Она села, быстро и неловко, по-прежнему вся дрожа от распиравшего ее негодования, вперив взгляд в тяжелое небо над Оскарсхаллом. Этот идиллический пейзаж показался ей полным внутренней противоречивости: роскошный замок времен веселых королей — какой анахронизм в этом гнетущем мире рабских умов и темных поступков...

Он сказал, подавляя удивление:

— Не знаю, дорогая Сусанна, кто вбил тебе в голову подобные рассуждения, и даже не хочу этого знать. Но ты должна понять, что это смертельно опасные рассуждения.

— Для кого — смертельно опасные?

Он не привык к столь быстрой реакции с ее стороны. Консул мельком взглянул на английский журнал. Ему показалось, будто, помимо их двоих, в гостиной еще находится кто-то третий — в этой восхитительной гостиной, где некогда царили легкость мысли и крепкое вино и где до сих пор витал аромат того и другого.

— Я не знаю, видишься ты с ним или нет, — уклончиво ответил он. — Но в случае, если все же его увидишь, скажи ему, что... понимаешь ли, мы же не знаем... люди ничего не знают наверняка. Однако нынче эти люди, случается, действуют чересчур поспешно, подчас без достаточных оснований.

Она метнула на него испуганный взгляд. Он не хотел этого говорить, совсем не хотел. Он жалел, что разговор принял такой оборот. Он снова сердито нырнул в стакан.

— Неужели ты хочешь сказать...

— Я ничего определенного не утверждаю. Я хочу лишь сказать, что нынче нас всюду подстерегает опасность. И человек, уже взятый на заметку, пусть даже причиной тому непостижимая двусмысленность поведения, такой человек рискует вдвойне.

Он отставил стакан.

— Словом, игра эта может оказаться весьма опасной.

— Ты хочешь сказать, что Вилфреда считают изменником родины, или как это у вас называется?

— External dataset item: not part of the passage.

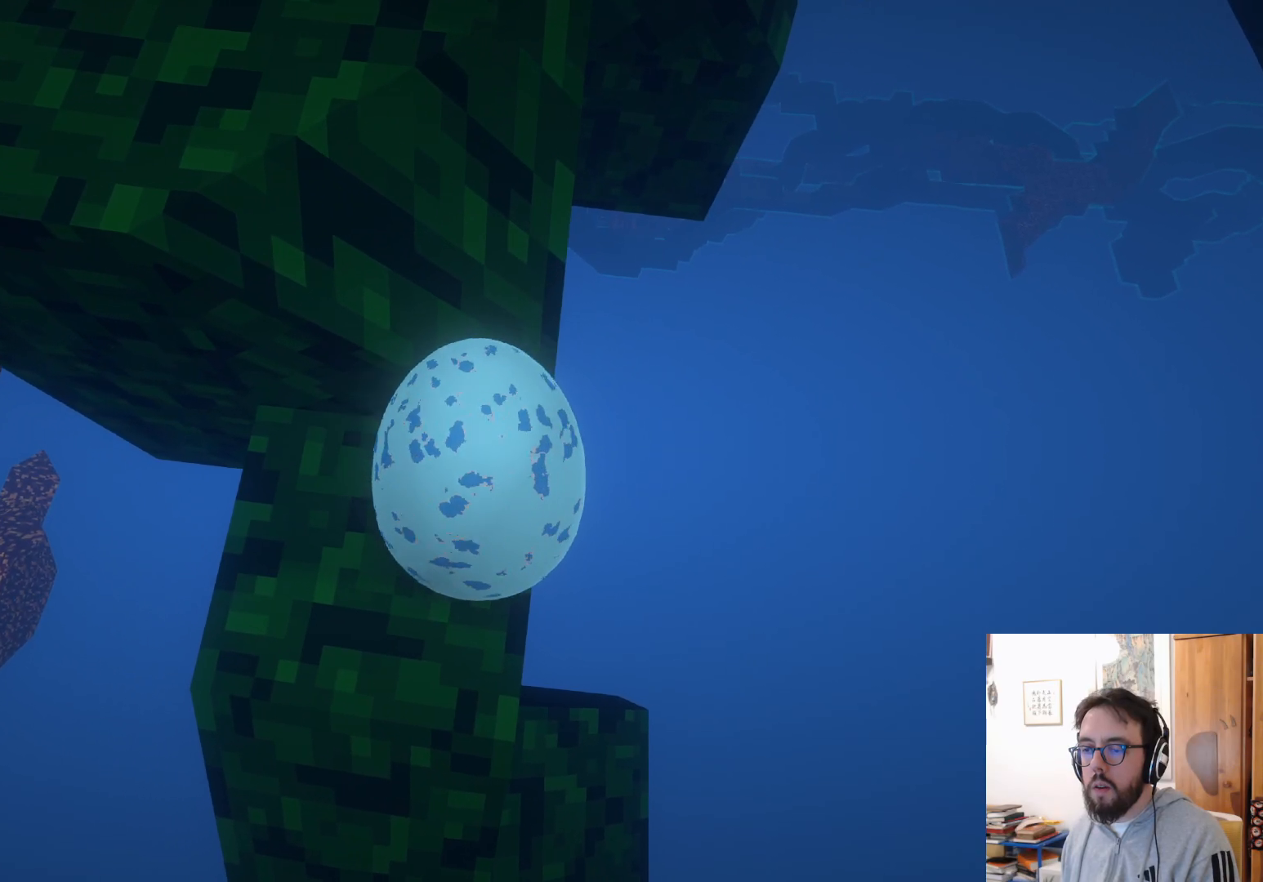
{"buttons": [], "left_stick": "down-left", "right_stick": "up", "events": [[16, "left_stick", "center"], [83, "left_stick", "right"], [216, "left_stick", "up-right"], [266, "right_stick", "center"], [400, "left_stick", "down-left"], [400, "right_stick", "up"]]}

Так впервые было произнесено это слово. Он удивленно взглянул на нее. Откуда только брался пыл у его обворожительной и столь далекой от жизни сестрицы? То ли мальчик заморочил ей голову, то ли вопреки всему он и впрямь?.. Мартин Мёллер отогнал эту мысль. Какие-то вещи решались раз и навсегда, однажды названные своими именами, иначе теперь нельзя. Мыслимое ли дело, положившись на слово легковерной матери, просто вот так взять и перетасовать всю колоду друзей и врагов. Он стал ощупью искать сигару, будто палку, чтобы опереться, но сестра уже пододвинула ему нераспечатанный ящичек отменного качества сигар, каких теперь не увидишь.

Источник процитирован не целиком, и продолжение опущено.